TASK SET:
(1) According to the commentary on Poe's first detective murder mystery, who committed the murder in the story?
(2) Summarize the commentary on Poe's first detective murder mystery in two sentences.

As the first detective murder mystery, Edgar Allen Poe’s short story “The Murder’s in the Rue Morgue” establishes a lot of the conventions and tropes of the genre as a whole. Poe gives us the genius recluse, as well as his intelligent, but ultimately normal, companion and narrator, the ineffective police, and the final reveal of the mystery (Ahem, Doyle you copycat, you). Suspension of disbelief plays a necessary role in these works of fiction. The genius-murder-mystery-solvers pull off a lot of mental feats that most people probably can’t. These feats are part of what makes the stories entertaining; they’re exciting and incredible, but at the same time no so unrealistic as to baffle the audience. SPOILER ALERT: in “Rue Morgue”, an orangutan committed the murder (Do you really need spoiler alerts for stories published in 1841? At what point can I just say whatever I want? What’s the etiquette on that, huh?). While the orangutan murderer is pretty out there in terms of later stories in the genre, Dupin’s (that’s our genius in this one: C. Auguste Dupin) method of solving the crime allows for continued suspension of disbelief. Dupin uses his logic and reasoning to discover how the murderer must have escaped, and what physical capabilities the murderer needed to pull off the crime, analyzing the bodies at the crime scene and their brutal injuries, the noises heard by first responders, and a little tuft of orange hair found in one of the victim’s hands. He deduces that only an orangutan could have pulled off the crime. Pretty far out… but maybe someone could do it with all the evidence Dupin gathers with his skills of observation.

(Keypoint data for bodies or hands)
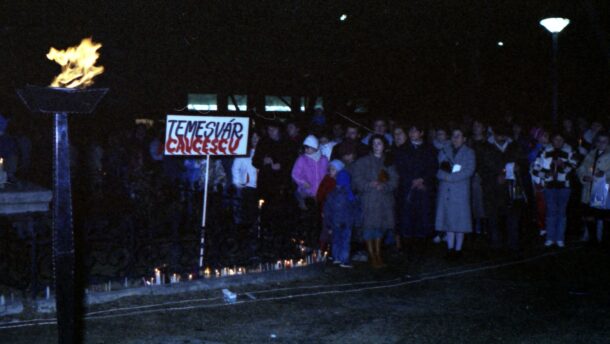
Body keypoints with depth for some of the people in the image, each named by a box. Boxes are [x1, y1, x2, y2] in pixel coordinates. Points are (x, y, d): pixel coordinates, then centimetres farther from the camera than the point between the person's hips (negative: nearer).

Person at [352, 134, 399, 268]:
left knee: (381, 226, 8)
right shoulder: (363, 162, 2)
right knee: (369, 226, -5)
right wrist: (371, 185, -19)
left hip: (385, 200, 3)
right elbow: (358, 181, -4)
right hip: (369, 199, -3)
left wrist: (384, 186, -15)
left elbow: (394, 181, 4)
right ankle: (372, 256, 5)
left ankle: (378, 254, 20)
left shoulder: (388, 162, 11)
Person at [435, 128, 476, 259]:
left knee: (460, 219, -3)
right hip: (446, 191, 2)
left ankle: (458, 249, 4)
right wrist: (445, 174, -14)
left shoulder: (469, 153, 10)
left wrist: (451, 176, -10)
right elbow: (438, 171, 7)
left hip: (461, 191, -2)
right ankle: (450, 248, 5)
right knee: (448, 219, 0)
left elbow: (469, 171, -5)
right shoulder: (443, 152, 16)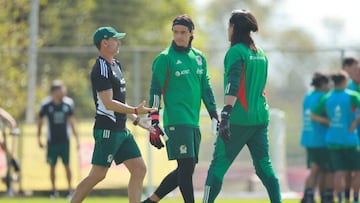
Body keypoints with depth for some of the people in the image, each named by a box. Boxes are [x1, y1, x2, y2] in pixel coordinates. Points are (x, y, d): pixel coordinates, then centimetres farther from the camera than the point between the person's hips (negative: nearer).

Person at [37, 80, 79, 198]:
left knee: (67, 165, 0)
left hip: (65, 140, 1)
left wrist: (76, 137, 7)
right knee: (52, 166, 4)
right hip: (52, 141, -1)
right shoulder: (46, 104, -7)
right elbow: (40, 121, 4)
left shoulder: (68, 103, -2)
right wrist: (39, 138, 3)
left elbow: (71, 121, 8)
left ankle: (70, 188, 8)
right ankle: (54, 190, 14)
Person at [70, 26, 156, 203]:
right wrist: (135, 111, -26)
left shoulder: (115, 65, 17)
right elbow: (108, 103, -21)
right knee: (98, 174, -8)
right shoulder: (102, 69, -13)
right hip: (107, 130, -10)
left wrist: (137, 120, 21)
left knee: (139, 169, 3)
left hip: (121, 129, 10)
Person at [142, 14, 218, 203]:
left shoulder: (199, 58, 14)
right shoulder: (165, 58, -4)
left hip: (193, 122, 7)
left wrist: (214, 116, 15)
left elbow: (206, 89, 19)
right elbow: (155, 92, -6)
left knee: (185, 171, 8)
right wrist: (154, 123, -12)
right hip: (176, 121, -7)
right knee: (186, 167, -12)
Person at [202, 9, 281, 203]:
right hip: (260, 117, 7)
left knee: (218, 164, -2)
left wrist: (226, 115, -27)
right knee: (264, 165, 8)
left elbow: (233, 86, -20)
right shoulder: (260, 54, 15)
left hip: (239, 118, -7)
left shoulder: (236, 51, -8)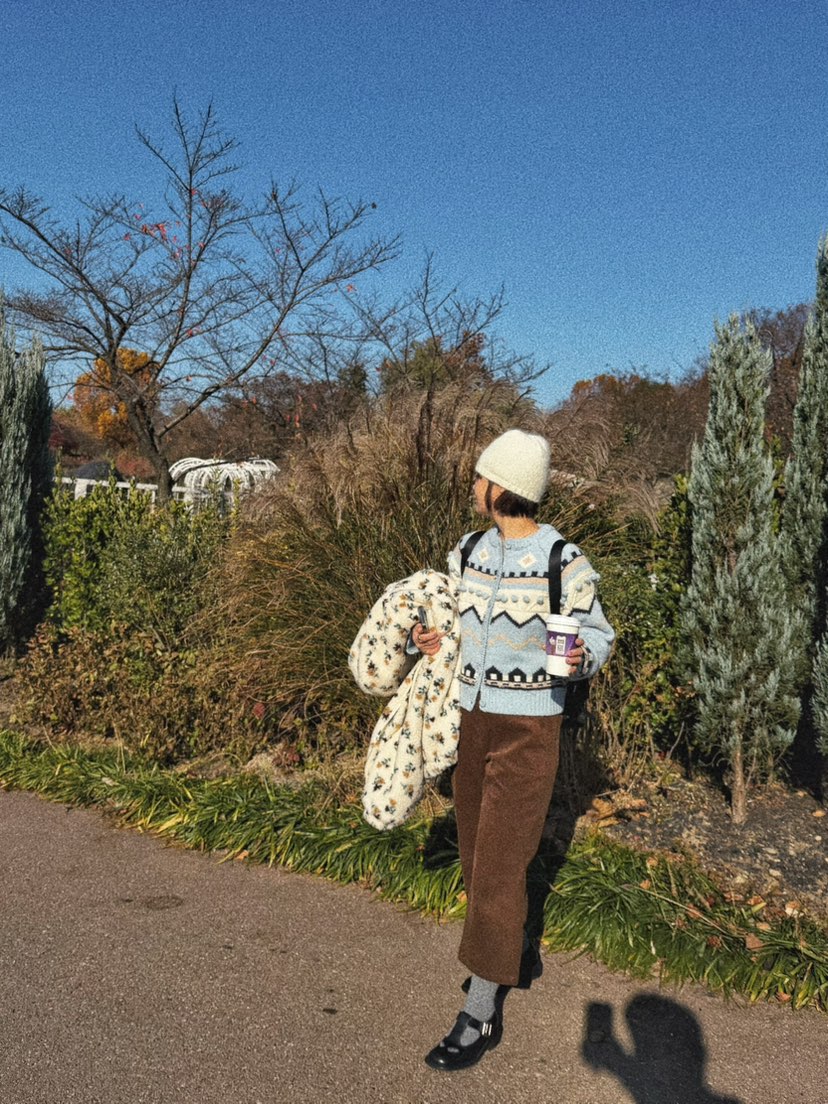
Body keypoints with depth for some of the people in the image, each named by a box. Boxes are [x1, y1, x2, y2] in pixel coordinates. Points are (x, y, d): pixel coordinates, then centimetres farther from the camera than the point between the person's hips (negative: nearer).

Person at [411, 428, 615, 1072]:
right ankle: (519, 952, 43)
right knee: (478, 854, 17)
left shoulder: (564, 560, -16)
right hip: (474, 720, 7)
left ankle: (482, 1014, 11)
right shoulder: (468, 552, 1)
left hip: (528, 729, -7)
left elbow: (598, 633, -7)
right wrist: (433, 642, -8)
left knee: (497, 866, -4)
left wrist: (581, 657, -29)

LIST OF ANSWERS:
(1) An orangutan committed the murder.

(2) As the first detective murder mystery, Poe's story sets up many of the genre's conventions, such as the genius recluse, the normal companion who narrates, the ineffective police and the final reveal, and it relies on suspension of disbelief. Although the orangutan murderer is far-fetched, Dupin's method of reasoning from the crime scene, the victims' injuries, the noises heard and a tuft of orange hair keeps that suspension of disbelief intact.